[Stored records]
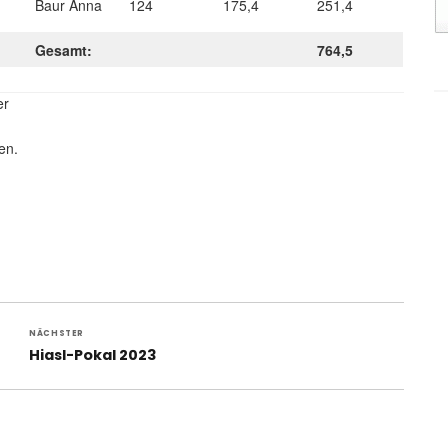
Baur Anna
124
175,4
251,4
Gesamt:
764,5
er
en.
NÄCHSTER
Nächster
Hiasl-Pokal 2023
Beitrag:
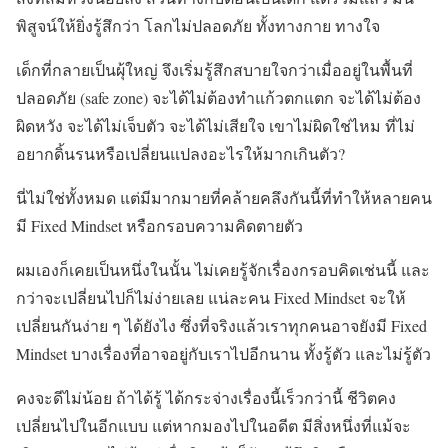
พิสูจน์ให้ยิ่งรู้สึกว่า โลกไม่ปลอดภัย ทั้งทางกาย ทางใจ
เด็กที่กลายเป็นผุ้ใหญ่ จึงเริ่มรู้สึกสบายใจกว่าเมื่ออยู่ในพื้นที่
ปลอดภัย (safe zone) จะได้ไม่ต้องทำแก้วตกแตก จะได้ไม่ต้อง
ผิดหวัง จะได้ไม่เจ็บตัว จะได้ไม่เสียใจ เขาไม่ผิดใช่ไหม ที่ไม่
อยากดิ้นรนหรือเปลี่ยนแปลงอะไรให้มากเกินตัว?
นี่ไม่ใช่ทั้งหมด แต่มีมากมายที่คล้ายคลึงกันนี้ที่ทำให้หลายคน
มี Fixed Mindset หรือกรอบความคิดตายตัว
ผมเองก็เคยเป็นหนึ่งในนั้น ไม่เคยรู้จักเรื่องกรอบคิดเช่นนี้ และ
กว่าจะเปลี่ยนไปก็ไม่ง่ายเลย แน่ละคน Fixed Mindset จะให้
เปลี่ยนกันง่าย ๆ ได้ยังไง ซึ่งที่จริงแล้วเราทุกคนอาจยังมี Fixed
Mindset บางเรื่องที่อาจอยู่กับเราไปอีกนาน ทั้งรู้ตัว และไม่รู้ตัว
คงจะดีไม่น้อย ถ้าได้รู้ ได้กระจ่างเรื่องนี้เร็วกว่านี้ ชีวิตคง
เปลี่ยนไปในอีกแบบ แต่หากมองไปในอดีต มีสิ่งหนึ่งที่แม้จะ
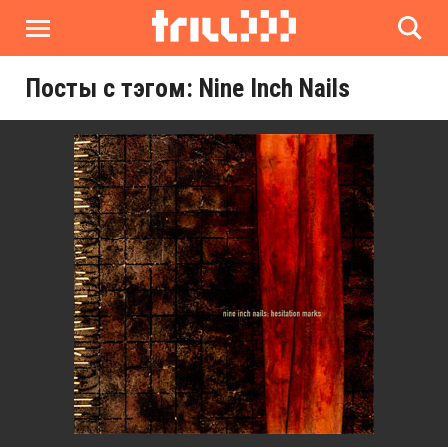
Посты с тэгом: Nine Inch Nails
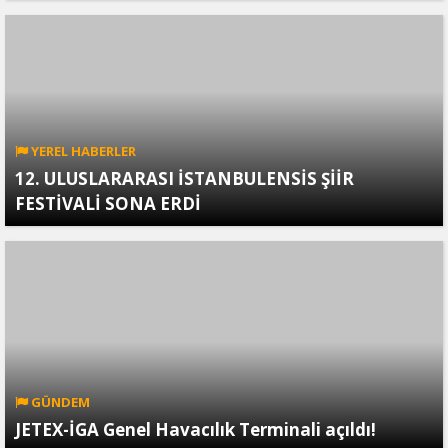
YEREL HABERLER
12. ULUSLARARASI İSTANBULENSİS ŞİİR
FESTİVALİ SONA ERDİ
GÜNDEM
JETEX-İGA Genel Havacılık Terminali açıldı!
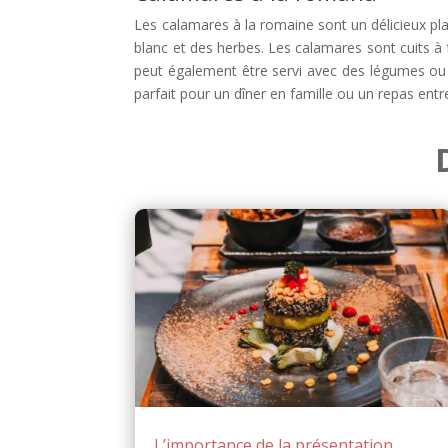
Les calamares à la romaine sont un délicieux plat
blanc et des herbes. Les calamares sont cuits à 
peut également être servi avec des légumes ou 
parfait pour un dîner en famille ou un repas entr
L’importance de la présentation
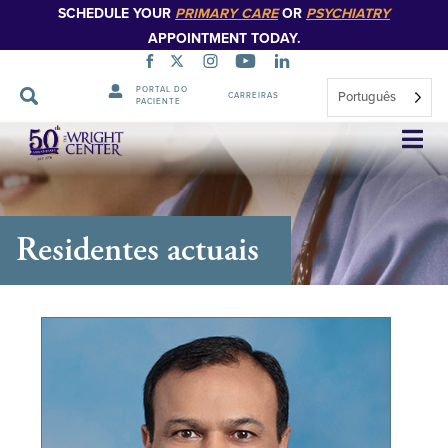
SCHEDULE YOUR
PRIMARY CARE
OR
PSYCHIATRY
APPOINTMENT TODAY.
PORTAL DO
Português
CARREIRAS
PACIENTE
Saltar
navegação
Residentes actuais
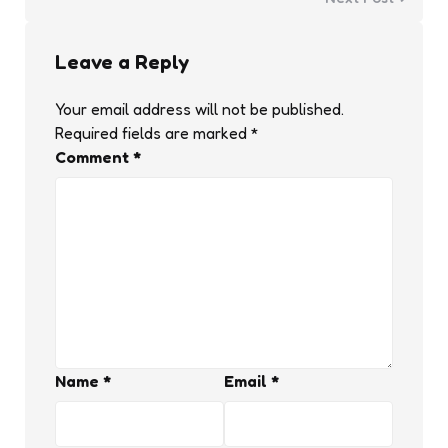
Leave a Reply
Your email address will not be published.
Required fields are marked
*
Comment
*
Name
*
Email
*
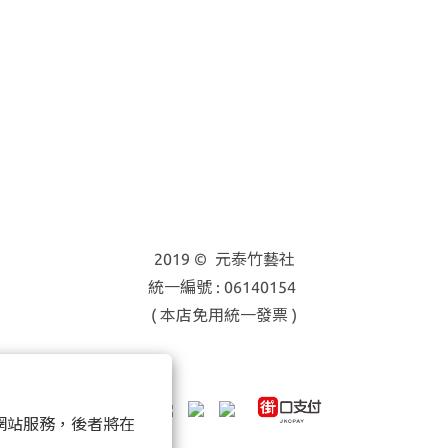
2019 © 元泰竹藝社
統一編號 : 06140154
( 本店免用統一發票 )
以確保網站服務，後者將在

__ACTION ITEM__: Please reproduce the entries above exactly, from their first line to the line holding "เปลี่ยนกันง่าย ๆ ได้ยังไง" inclusive, and nothing else; the pictures stay out.

__EXERCISE RESPONSE__:
Baur Anna
124
175,4
251,4
Gesamt:
764,5
er
en.
NÄCHSTER
Nächster
Hiasl-Pokal 2023
Beitrag:
พิสูจน์ให้ยิ่งรู้สึกว่า โลกไม่ปลอดภัย ทั้งทางกาย ทางใจ
เด็กที่กลายเป็นผุ้ใหญ่ จึงเริ่มรู้สึกสบายใจกว่าเมื่ออยู่ในพื้นที่
ปลอดภัย (safe zone) จะได้ไม่ต้องทำแก้วตกแตก จะได้ไม่ต้อง
ผิดหวัง จะได้ไม่เจ็บตัว จะได้ไม่เสียใจ เขาไม่ผิดใช่ไหม ที่ไม่
อยากดิ้นรนหรือเปลี่ยนแปลงอะไรให้มากเกินตัว?
นี่ไม่ใช่ทั้งหมด แต่มีมากมายที่คล้ายคลึงกันนี้ที่ทำให้หลายคน
มี Fixed Mindset หรือกรอบความคิดตายตัว
ผมเองก็เคยเป็นหนึ่งในนั้น ไม่เคยรู้จักเรื่องกรอบคิดเช่นนี้ และ
กว่าจะเปลี่ยนไปก็ไม่ง่ายเลย แน่ละคน Fixed Mindset จะให้
เปลี่ยนกันง่าย ๆ ได้ยังไง ซึ่งที่จริงแล้วเราทุกคนอาจยังมี Fixed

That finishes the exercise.